**Objective:**
Rewrite the goji berry drying text from "Conventional drying methods: There" to "air drying (HAD).", putting "wolfberry production" in place of "goji berry production".

Pretreatment: The presence of the wax outer peel layer in goji berry skin may lead to a high-temperature and time-consuming drying process. High drying temperature and long exposure time can cause a quality attributes loss of the dried goji berry products.[Citation34] Thus, it is essential to find safety pretreatment methods to remove the wax layer, enhancing the rate of water movement during the drying process. Refer to grape[Citation35] and prune[Citation36] pretreatment methods, Adiletta et al.[Citation32]used a physical wax abrasive pretreatment to carefully remove the wax layer from fresh goji berry. The results showed that the dried goji berries were obtained in less time when they were pretreated, preserving better color, increasing the antioxidant activity with respect to the untreated case. Compared with physical methods, there is growing interest in the usage of chemical pretreatment, because it only takes a few minutes for chemical solutions (mainly containing alkaline emulsion) to dissolve the wax layer of goji berries. Li et al. compared sodium carbonate solution with sodium sulfite solution as wax removers to smear the surface of the pure fruit of Lycium barbarum L. The results indicated that the goji berry with sodium carbonate solution had a higher drying rate in an early stage. Similar to grape, goji berries can also be dipped in sodium hydroxide solution[Citation37] or potassium carbonate solution,[Citation38] which can induce breakage of the skin favoring the mass transfer.[Citation27] Therefore, it appears that there are various choices may lead to different microstructural changes of goji berry skin. Knowledge of these differences is necessary to be identified to improve dried goji berry quality. Above all, both physical and chemical approaches showed their potential to partly remove a wax layer from goji berry skin for improving drying speed. But the physical method is too energy intensive while chemical methods may also cause food safety and environmental waste problems. Thus, further improvements are still required.

Drying methods

Conventional drying methods: There are two main conventional drying methods that are widely used in goji berry production in the history, sun drying (solar drying) and hot air drying (HAD).

Sun drying (solar drying): Sun drying is one of the oldest preservative techniques in the world. It has been used since time immemorial to dry many agricultural products,[Citation39] which also including goji berries. The simplest operation of sun drying is spread the fresh goji berries in thin layers in the sun after the goji berries are harvested. Then, the solar radiation heats up the goji berries as well as the surrounding air and therefore increases the rate of water evaporating from the fruits. Generally, goji berries are preserved for about 5 days, until the outer skin becomes hard and plicated but the pulp remains soft.[Citation40] However, the simplest goji berry dying process has many shortcomings such as weather uncertainties, insect infestation, and dust contamination, which make it inapplicable in many areas.[Citation39] Then, multiple types of solar energy drying device be invented.

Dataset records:
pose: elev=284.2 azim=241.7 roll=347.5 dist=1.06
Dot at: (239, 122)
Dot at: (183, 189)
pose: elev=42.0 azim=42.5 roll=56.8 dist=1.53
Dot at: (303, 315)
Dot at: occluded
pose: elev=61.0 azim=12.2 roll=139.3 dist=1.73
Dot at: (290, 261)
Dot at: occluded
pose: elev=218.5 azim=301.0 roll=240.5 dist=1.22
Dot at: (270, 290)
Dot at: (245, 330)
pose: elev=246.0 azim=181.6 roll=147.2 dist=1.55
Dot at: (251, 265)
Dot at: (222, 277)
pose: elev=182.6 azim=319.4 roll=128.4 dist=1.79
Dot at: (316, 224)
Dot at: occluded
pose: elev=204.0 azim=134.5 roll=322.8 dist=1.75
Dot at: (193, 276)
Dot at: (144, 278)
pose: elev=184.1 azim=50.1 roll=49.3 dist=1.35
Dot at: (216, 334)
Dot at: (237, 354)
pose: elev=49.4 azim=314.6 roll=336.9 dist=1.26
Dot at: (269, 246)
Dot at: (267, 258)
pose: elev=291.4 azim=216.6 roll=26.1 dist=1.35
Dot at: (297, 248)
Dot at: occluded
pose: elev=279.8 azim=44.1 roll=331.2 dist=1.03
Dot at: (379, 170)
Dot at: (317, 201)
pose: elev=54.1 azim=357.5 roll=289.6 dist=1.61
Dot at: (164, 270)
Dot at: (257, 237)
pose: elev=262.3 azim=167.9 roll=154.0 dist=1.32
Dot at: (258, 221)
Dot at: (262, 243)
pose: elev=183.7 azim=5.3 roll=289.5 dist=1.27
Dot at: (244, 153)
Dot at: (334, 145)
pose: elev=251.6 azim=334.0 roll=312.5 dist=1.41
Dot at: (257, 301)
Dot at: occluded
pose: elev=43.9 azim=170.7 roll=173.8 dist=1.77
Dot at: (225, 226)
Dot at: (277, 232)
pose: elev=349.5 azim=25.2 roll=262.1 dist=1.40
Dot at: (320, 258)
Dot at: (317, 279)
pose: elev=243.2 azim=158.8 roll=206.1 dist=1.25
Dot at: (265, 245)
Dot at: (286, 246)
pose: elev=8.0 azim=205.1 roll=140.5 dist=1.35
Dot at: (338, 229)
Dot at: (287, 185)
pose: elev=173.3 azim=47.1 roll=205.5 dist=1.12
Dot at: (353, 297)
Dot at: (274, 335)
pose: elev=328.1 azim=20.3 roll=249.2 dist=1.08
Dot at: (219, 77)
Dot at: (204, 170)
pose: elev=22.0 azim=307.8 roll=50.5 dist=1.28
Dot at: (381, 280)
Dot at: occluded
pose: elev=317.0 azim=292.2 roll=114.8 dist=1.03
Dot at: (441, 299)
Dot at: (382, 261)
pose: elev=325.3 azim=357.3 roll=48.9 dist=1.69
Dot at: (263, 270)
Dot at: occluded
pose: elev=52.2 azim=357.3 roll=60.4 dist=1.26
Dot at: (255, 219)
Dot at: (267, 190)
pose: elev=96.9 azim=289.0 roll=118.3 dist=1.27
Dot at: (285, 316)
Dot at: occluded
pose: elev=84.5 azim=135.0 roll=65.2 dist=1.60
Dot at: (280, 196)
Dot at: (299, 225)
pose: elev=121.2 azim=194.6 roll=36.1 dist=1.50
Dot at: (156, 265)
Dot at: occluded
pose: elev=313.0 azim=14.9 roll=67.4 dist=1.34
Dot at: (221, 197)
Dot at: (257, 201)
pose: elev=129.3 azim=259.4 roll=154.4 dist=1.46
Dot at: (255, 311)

**Exercise result:**
Conventional drying methods: There are two main conventional drying methods that are widely used in wolfberry production in the history, sun drying (solar drying) and hot air drying (HAD).